------ Extracted information ------

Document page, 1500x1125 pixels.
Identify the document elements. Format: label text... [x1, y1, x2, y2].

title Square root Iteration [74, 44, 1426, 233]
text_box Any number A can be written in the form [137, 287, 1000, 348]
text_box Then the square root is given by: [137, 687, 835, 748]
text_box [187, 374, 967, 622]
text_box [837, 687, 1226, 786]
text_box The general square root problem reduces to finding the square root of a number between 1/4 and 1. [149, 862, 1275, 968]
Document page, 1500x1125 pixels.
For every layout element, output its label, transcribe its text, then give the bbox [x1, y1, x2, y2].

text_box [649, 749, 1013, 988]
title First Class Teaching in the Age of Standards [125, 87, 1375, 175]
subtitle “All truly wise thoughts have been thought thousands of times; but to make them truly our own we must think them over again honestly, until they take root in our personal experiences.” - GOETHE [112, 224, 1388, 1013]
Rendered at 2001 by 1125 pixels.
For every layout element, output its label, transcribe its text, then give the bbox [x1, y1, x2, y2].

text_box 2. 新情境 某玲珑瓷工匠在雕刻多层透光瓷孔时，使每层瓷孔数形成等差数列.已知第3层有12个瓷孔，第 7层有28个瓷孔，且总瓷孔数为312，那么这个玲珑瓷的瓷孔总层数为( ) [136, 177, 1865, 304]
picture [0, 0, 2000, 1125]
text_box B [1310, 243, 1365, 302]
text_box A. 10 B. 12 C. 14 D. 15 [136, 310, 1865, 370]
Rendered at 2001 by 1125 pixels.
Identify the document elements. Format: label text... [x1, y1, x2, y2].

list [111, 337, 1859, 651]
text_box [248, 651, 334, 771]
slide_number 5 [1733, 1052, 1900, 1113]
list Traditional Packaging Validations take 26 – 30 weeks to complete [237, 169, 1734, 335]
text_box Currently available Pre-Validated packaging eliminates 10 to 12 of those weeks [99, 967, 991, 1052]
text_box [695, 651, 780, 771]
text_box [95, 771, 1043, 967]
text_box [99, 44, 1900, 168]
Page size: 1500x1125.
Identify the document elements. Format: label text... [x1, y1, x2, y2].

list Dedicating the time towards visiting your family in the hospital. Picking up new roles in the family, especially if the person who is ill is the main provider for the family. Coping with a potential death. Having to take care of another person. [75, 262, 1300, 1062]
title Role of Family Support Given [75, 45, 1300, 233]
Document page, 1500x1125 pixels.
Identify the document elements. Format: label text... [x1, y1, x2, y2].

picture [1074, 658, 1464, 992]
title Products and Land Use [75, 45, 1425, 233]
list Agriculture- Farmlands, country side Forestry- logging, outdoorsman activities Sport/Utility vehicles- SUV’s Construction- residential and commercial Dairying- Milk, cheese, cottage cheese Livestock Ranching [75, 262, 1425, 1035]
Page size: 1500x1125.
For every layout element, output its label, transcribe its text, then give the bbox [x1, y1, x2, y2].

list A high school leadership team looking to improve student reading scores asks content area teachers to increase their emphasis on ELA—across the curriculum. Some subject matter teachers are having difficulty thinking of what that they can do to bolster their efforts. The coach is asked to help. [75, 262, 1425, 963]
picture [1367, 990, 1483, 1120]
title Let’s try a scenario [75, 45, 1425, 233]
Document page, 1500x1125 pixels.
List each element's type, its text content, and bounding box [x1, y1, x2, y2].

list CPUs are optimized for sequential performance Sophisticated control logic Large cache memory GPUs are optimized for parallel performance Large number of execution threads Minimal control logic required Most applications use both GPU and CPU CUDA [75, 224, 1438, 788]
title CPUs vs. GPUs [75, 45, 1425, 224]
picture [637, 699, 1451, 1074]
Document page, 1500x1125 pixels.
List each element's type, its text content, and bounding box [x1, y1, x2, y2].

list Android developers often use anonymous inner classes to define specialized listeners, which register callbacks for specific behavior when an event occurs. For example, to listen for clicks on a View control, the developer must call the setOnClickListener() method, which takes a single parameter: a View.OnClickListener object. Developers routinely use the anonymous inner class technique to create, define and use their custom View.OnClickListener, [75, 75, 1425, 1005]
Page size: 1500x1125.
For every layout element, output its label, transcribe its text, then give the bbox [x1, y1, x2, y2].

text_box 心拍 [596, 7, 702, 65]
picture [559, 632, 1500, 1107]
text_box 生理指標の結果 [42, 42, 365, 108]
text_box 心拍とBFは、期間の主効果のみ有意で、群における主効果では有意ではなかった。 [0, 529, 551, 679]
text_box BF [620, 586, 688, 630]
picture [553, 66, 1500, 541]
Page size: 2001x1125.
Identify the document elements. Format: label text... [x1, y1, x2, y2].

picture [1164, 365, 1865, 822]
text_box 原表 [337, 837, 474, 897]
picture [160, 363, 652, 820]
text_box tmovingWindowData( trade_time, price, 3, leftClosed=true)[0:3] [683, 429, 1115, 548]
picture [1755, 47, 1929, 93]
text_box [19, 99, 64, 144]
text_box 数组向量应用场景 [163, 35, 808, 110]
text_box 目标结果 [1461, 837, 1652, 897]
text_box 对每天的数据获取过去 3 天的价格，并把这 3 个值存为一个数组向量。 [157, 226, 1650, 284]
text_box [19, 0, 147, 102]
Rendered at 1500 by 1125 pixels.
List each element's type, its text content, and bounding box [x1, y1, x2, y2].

------

■ Assignment:
An exact reproduction of the material above is required.

■ Exercise response:
Document page, 1500x1125 pixels.
Identify the document elements. Format: label text... [x1, y1, x2, y2].

title Square root Iteration [74, 44, 1426, 233]
text_box Any number A can be written in the form [137, 287, 1000, 348]
text_box Then the square root is given by: [137, 687, 835, 748]
text_box [187, 374, 967, 622]
text_box [837, 687, 1226, 786]
text_box The general square root problem reduces to finding the square root of a number between 1/4 and 1. [149, 862, 1275, 968]
Document page, 1500x1125 pixels.
For every layout element, output its label, transcribe its text, then give the bbox [x1, y1, x2, y2].

text_box [649, 749, 1013, 988]
title First Class Teaching in the Age of Standards [125, 87, 1375, 175]
subtitle “All truly wise thoughts have been thought thousands of times; but to make them truly our own we must think them over again honestly, until they take root in our personal experiences.” - GOETHE [112, 224, 1388, 1013]
Rendered at 2001 by 1125 pixels.
For every layout element, output its label, transcribe its text, then give the bbox [x1, y1, x2, y2].

text_box 2. 新情境 某玲珑瓷工匠在雕刻多层透光瓷孔时，使每层瓷孔数形成等差数列.已知第3层有12个瓷孔，第 7层有28个瓷孔，且总瓷孔数为312，那么这个玲珑瓷的瓷孔总层数为( ) [136, 177, 1865, 304]
picture [0, 0, 2000, 1125]
text_box B [1310, 243, 1365, 302]
text_box A. 10 B. 12 C. 14 D. 15 [136, 310, 1865, 370]
Rendered at 2001 by 1125 pixels.
Identify the document elements. Format: label text... [x1, y1, x2, y2].

list [111, 337, 1859, 651]
text_box [248, 651, 334, 771]
slide_number 5 [1733, 1052, 1900, 1113]
list Traditional Packaging Validations take 26 – 30 weeks to complete [237, 169, 1734, 335]
text_box Currently available Pre-Validated packaging eliminates 10 to 12 of those weeks [99, 967, 991, 1052]
text_box [695, 651, 780, 771]
text_box [95, 771, 1043, 967]
text_box [99, 44, 1900, 168]
Page size: 1500x1125.
Identify the document elements. Format: label text... [x1, y1, x2, y2].

list Dedicating the time towards visiting your family in the hospital. Picking up new roles in the family, especially if the person who is ill is the main provider for the family. Coping with a potential death. Having to take care of another person. [75, 262, 1300, 1062]
title Role of Family Support Given [75, 45, 1300, 233]
Document page, 1500x1125 pixels.
Identify the document elements. Format: label text... [x1, y1, x2, y2].

picture [1074, 658, 1464, 992]
title Products and Land Use [75, 45, 1425, 233]
list Agriculture- Farmlands, country side Forestry- logging, outdoorsman activities Sport/Utility vehicles- SUV’s Construction- residential and commercial Dairying- Milk, cheese, cottage cheese Livestock Ranching [75, 262, 1425, 1035]
Page size: 1500x1125.
For every layout element, output its label, transcribe its text, then give the bbox [x1, y1, x2, y2].

list A high school leadership team looking to improve student reading scores asks content area teachers to increase their emphasis on ELA—across the curriculum. Some subject matter teachers are having difficulty thinking of what that they can do to bolster their efforts. The coach is asked to help. [75, 262, 1425, 963]
picture [1367, 990, 1483, 1120]
title Let’s try a scenario [75, 45, 1425, 233]
Document page, 1500x1125 pixels.
List each element's type, its text content, and bounding box [x1, y1, x2, y2].

list CPUs are optimized for sequential performance Sophisticated control logic Large cache memory GPUs are optimized for parallel performance Large number of execution threads Minimal control logic required Most applications use both GPU and CPU CUDA [75, 224, 1438, 788]
title CPUs vs. GPUs [75, 45, 1425, 224]
picture [637, 699, 1451, 1074]
Document page, 1500x1125 pixels.
List each element's type, its text content, and bounding box [x1, y1, x2, y2].

list Android developers often use anonymous inner classes to define specialized listeners, which register callbacks for specific behavior when an event occurs. For example, to listen for clicks on a View control, the developer must call the setOnClickListener() method, which takes a single parameter: a View.OnClickListener object. Developers routinely use the anonymous inner class technique to create, define and use their custom View.OnClickListener, [75, 75, 1425, 1005]
Page size: 1500x1125.
For every layout element, output its label, transcribe its text, then give the bbox [x1, y1, x2, y2].

text_box 心拍 [596, 7, 702, 65]
picture [559, 632, 1500, 1107]
text_box 生理指標の結果 [42, 42, 365, 108]
text_box 心拍とBFは、期間の主効果のみ有意で、群における主効果では有意ではなかった。 [0, 529, 551, 679]
text_box BF [620, 586, 688, 630]
picture [553, 66, 1500, 541]
Page size: 2001x1125.
Identify the document elements. Format: label text... [x1, y1, x2, y2].

picture [1164, 365, 1865, 822]
text_box 原表 [337, 837, 474, 897]
picture [160, 363, 652, 820]
text_box tmovingWindowData( trade_time, price, 3, leftClosed=true)[0:3] [683, 429, 1115, 548]
picture [1755, 47, 1929, 93]
text_box [19, 99, 64, 144]
text_box 数组向量应用场景 [163, 35, 808, 110]
text_box 目标结果 [1461, 837, 1652, 897]
text_box 对每天的数据获取过去 3 天的价格，并把这 3 个值存为一个数组向量。 [157, 226, 1650, 284]
text_box [19, 0, 147, 102]
Rendered at 1500 by 1125 pixels.
List each element's type, its text content, and bounding box [x1, y1, x2, y2].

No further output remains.